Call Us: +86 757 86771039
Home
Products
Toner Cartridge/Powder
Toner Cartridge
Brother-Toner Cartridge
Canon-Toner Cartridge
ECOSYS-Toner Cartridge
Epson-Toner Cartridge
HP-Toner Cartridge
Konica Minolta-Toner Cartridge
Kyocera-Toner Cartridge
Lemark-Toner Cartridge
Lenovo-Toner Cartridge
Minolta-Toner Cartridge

...

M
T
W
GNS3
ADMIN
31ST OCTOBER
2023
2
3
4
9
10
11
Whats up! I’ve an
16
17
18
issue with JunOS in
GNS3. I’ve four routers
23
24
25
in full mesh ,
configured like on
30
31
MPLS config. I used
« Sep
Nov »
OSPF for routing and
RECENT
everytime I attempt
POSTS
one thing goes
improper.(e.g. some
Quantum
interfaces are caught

--

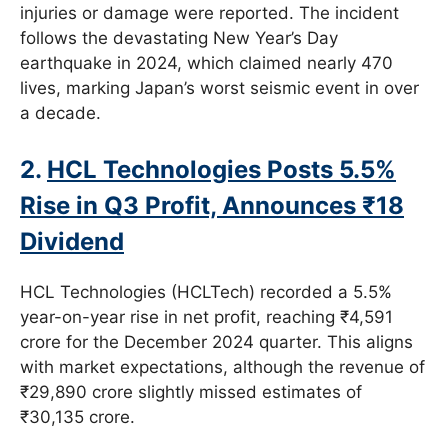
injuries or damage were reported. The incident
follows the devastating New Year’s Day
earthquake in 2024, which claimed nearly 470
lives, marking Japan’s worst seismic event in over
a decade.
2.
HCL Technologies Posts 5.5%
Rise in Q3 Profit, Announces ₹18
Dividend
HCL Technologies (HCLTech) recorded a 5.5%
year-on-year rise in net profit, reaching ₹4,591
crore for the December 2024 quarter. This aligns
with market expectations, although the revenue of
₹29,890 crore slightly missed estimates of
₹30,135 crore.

[ASSIGNMENT] Go through the data above and copy each line in which "Toner" appears.

[FINISHED TASK]
Toner Cartridge/Powder
Toner Cartridge
Brother-Toner Cartridge
Canon-Toner Cartridge
ECOSYS-Toner Cartridge
Epson-Toner Cartridge
HP-Toner Cartridge
Konica Minolta-Toner Cartridge
Kyocera-Toner Cartridge
Lemark-Toner Cartridge
Lenovo-Toner Cartridge
Minolta-Toner Cartridge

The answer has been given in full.